» **The task**
With the pictures set aside, return the lines below exactly, beginning at the first and ending at the line containing "18: (635, 139, 0.75)".

(Data records)
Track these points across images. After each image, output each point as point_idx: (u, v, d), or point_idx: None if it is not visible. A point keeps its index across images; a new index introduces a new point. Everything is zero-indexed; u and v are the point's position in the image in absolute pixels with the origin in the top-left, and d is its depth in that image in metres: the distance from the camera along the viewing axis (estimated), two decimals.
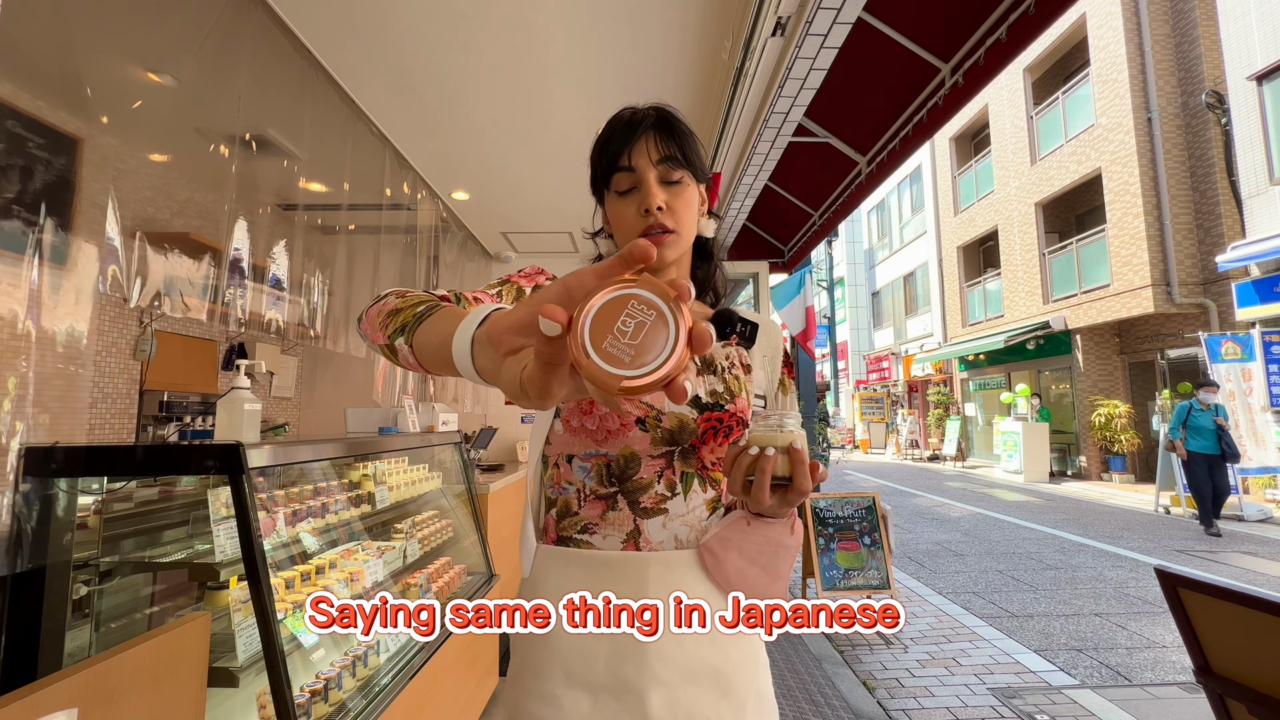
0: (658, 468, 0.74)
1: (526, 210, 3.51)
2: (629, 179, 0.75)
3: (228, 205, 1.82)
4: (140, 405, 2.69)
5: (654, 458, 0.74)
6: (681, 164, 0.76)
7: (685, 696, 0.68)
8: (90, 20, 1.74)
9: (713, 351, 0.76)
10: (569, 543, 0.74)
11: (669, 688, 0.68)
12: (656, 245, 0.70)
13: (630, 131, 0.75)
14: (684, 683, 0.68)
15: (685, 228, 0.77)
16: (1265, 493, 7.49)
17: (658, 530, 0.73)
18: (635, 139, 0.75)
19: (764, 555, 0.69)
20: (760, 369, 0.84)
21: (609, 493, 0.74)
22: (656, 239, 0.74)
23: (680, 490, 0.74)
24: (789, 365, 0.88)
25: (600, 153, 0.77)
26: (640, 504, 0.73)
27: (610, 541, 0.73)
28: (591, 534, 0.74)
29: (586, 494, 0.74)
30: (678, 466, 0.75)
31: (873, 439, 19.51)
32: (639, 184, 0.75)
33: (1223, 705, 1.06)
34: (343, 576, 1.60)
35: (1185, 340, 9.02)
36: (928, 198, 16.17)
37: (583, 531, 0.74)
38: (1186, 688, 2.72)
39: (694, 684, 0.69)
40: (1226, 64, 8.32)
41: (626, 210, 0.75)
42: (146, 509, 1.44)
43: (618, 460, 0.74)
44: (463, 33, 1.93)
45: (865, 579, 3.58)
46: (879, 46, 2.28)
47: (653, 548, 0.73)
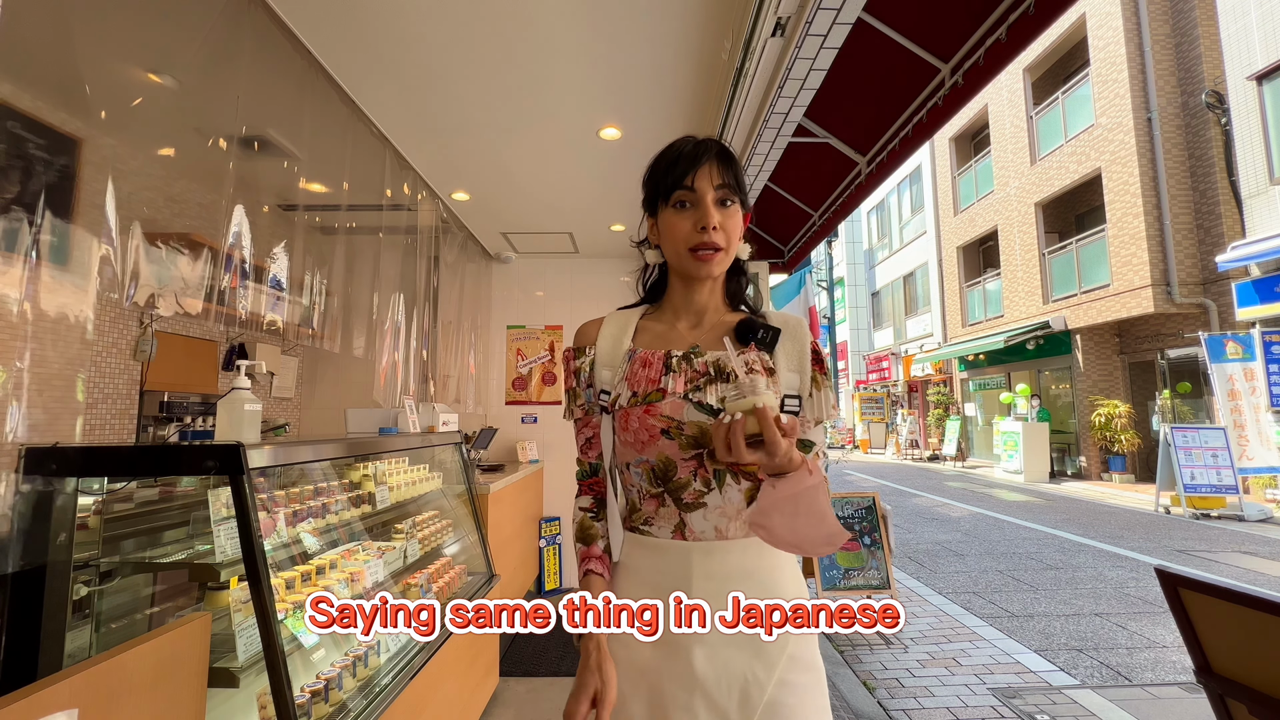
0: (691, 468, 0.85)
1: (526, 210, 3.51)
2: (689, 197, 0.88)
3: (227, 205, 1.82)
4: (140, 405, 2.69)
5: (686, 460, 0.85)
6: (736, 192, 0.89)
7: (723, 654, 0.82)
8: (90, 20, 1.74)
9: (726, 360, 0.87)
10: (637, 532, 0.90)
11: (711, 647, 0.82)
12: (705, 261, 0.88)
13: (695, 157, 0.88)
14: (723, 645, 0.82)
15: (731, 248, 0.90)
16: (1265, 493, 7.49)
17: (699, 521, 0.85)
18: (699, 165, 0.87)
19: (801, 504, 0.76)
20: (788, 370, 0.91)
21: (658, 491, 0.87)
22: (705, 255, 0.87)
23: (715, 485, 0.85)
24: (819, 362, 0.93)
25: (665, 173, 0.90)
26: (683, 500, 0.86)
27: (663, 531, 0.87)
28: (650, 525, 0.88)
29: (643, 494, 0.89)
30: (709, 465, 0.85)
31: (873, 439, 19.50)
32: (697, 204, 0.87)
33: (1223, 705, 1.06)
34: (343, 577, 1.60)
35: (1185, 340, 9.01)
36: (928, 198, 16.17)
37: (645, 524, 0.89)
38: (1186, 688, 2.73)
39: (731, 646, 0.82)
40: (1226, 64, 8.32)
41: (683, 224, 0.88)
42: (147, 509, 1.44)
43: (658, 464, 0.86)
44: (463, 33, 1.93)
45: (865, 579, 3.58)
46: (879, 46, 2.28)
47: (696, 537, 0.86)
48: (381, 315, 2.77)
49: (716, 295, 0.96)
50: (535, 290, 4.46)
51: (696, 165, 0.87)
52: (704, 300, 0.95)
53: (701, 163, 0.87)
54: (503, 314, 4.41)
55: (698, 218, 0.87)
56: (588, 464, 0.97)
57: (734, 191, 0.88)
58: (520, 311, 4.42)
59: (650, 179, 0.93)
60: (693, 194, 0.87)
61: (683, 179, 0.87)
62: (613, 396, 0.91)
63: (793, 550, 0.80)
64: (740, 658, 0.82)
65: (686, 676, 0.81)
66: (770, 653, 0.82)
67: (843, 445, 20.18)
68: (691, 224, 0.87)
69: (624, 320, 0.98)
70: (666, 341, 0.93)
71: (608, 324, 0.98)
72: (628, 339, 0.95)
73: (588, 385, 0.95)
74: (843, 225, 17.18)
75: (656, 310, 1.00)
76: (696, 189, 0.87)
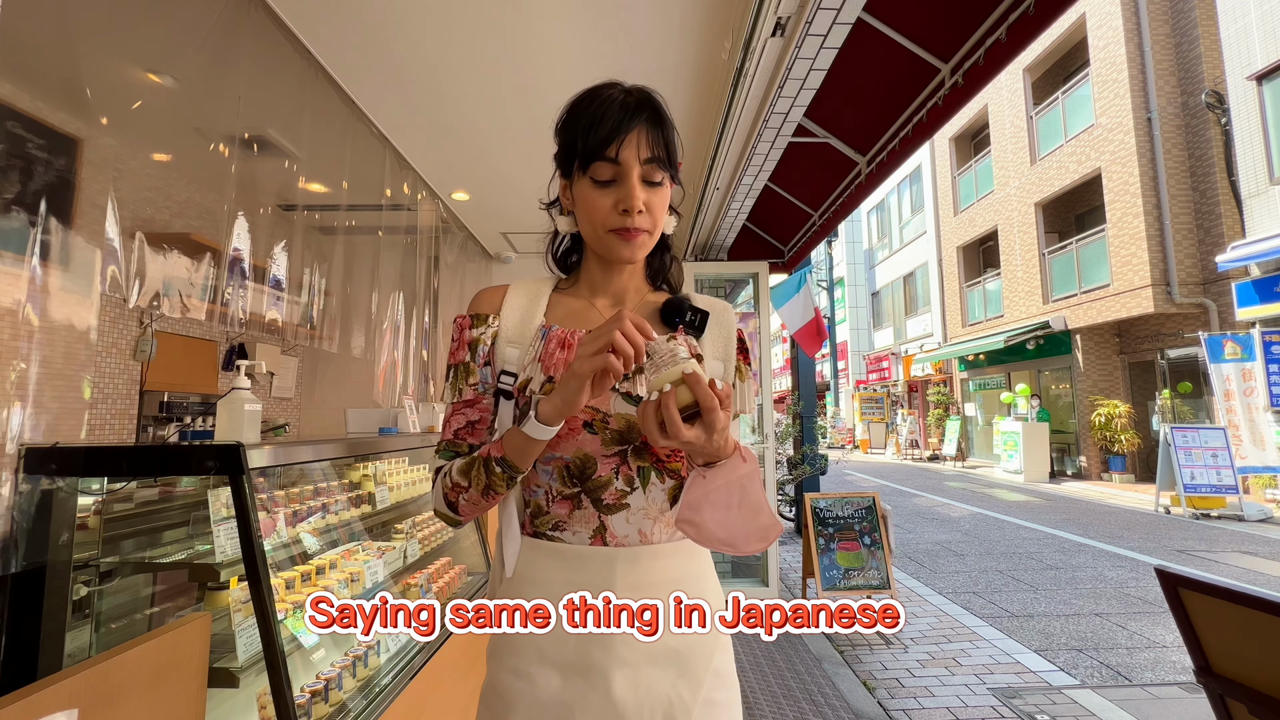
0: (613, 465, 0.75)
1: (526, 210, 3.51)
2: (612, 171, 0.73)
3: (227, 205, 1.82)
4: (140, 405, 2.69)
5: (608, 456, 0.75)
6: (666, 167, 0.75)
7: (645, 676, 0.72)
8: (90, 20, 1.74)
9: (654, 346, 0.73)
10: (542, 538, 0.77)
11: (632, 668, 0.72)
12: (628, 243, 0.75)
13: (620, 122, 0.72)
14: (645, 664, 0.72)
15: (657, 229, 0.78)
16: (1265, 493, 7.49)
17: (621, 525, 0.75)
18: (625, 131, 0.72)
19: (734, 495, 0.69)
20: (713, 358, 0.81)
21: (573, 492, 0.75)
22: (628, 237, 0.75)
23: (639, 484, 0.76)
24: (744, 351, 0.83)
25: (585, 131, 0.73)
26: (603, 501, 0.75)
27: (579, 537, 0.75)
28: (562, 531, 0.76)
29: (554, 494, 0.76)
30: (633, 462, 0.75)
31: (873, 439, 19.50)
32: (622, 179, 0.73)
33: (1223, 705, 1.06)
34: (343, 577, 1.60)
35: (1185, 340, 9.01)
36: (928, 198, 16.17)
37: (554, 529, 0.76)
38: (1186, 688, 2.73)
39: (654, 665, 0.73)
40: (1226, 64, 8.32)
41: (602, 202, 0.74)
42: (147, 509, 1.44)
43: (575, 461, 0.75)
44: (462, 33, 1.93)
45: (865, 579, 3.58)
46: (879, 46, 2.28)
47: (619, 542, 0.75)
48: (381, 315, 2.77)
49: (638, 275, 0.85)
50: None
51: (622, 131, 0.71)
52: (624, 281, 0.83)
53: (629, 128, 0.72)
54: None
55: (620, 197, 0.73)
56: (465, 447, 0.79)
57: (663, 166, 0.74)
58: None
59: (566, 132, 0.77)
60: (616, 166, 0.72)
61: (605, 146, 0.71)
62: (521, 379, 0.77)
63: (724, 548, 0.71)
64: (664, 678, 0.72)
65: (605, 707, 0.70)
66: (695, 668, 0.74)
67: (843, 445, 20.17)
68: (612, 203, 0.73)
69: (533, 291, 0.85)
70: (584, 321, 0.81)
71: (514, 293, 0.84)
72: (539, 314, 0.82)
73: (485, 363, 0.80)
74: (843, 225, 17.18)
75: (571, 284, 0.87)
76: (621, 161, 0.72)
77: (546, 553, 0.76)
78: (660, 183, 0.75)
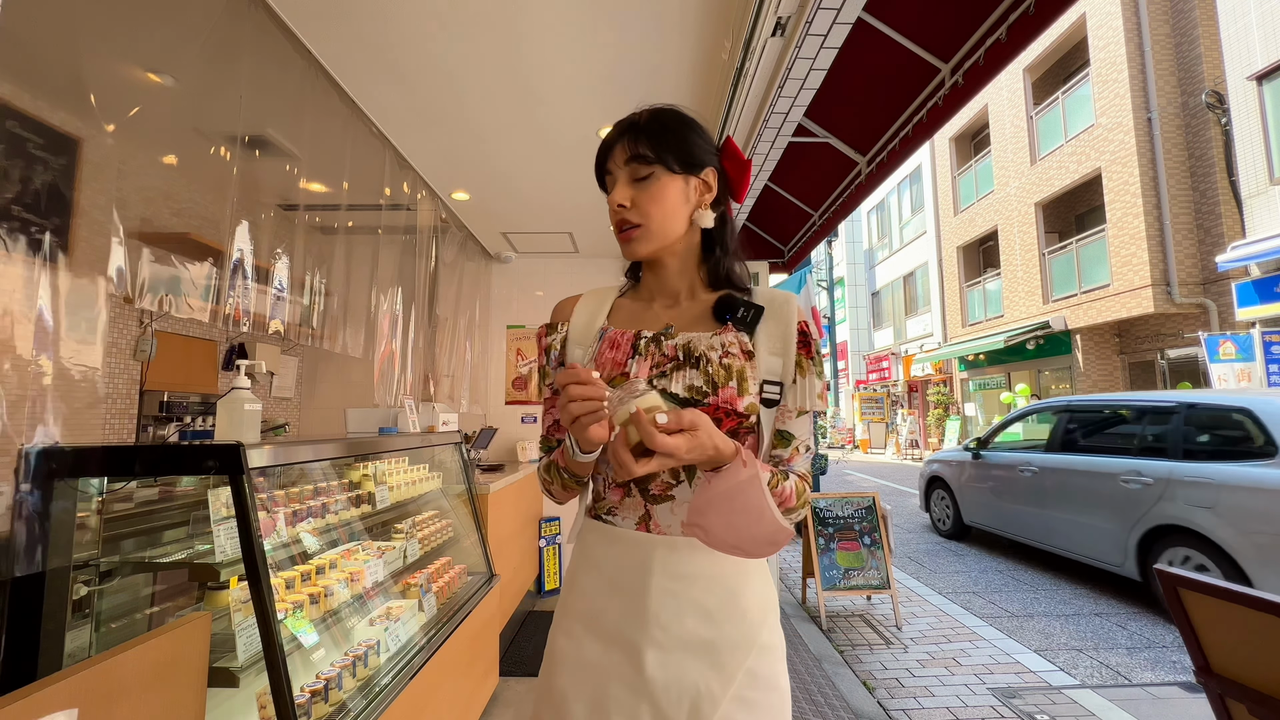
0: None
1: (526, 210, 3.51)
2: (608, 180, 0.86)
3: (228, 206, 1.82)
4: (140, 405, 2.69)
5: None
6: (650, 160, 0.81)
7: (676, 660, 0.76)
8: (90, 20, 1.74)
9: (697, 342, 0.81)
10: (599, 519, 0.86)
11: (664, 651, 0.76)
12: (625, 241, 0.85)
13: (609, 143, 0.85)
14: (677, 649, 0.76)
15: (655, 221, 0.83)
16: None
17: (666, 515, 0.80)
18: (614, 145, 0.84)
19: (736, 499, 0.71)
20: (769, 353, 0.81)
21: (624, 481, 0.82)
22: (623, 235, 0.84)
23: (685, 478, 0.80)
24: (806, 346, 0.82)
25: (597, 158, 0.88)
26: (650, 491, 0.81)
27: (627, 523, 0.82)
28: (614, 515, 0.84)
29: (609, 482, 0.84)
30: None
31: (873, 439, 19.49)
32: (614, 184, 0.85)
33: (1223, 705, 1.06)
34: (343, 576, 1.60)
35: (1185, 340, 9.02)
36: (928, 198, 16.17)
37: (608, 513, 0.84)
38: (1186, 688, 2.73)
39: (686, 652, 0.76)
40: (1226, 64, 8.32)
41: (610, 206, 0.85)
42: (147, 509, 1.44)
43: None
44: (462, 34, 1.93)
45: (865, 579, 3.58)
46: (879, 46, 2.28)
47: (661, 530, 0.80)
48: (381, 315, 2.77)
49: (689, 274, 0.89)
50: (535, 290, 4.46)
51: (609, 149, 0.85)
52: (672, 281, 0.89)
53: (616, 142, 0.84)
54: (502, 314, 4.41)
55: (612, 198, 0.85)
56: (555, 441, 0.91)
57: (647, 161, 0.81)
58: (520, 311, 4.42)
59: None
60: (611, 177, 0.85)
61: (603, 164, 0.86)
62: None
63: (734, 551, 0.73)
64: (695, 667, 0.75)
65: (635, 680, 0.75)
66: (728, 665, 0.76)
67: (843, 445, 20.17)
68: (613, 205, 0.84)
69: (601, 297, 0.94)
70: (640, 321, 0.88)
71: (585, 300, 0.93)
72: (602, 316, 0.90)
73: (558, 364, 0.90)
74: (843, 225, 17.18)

» **Answer area**
Track these points across images. After each image, output each point as point_idx: (u, v, d), or point_idx: None if it is not visible. A point keeps its index across images; a new index introduces a new point. Everything is zero-indexed; u and v are the point's position in the image in absolute pixels with the origin in the top-left, and d is its depth in that image in metres: the distance from the camera along the viewing axis (estimated), two decimals.
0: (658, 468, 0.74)
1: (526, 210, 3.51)
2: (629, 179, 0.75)
3: (228, 205, 1.82)
4: (140, 405, 2.69)
5: (654, 458, 0.74)
6: (681, 164, 0.76)
7: (685, 696, 0.68)
8: (90, 20, 1.74)
9: (713, 351, 0.76)
10: (569, 543, 0.74)
11: (669, 688, 0.68)
12: (656, 245, 0.70)
13: (630, 131, 0.75)
14: (684, 683, 0.68)
15: (685, 228, 0.77)
16: (1265, 493, 7.49)
17: (658, 530, 0.73)
18: (635, 139, 0.75)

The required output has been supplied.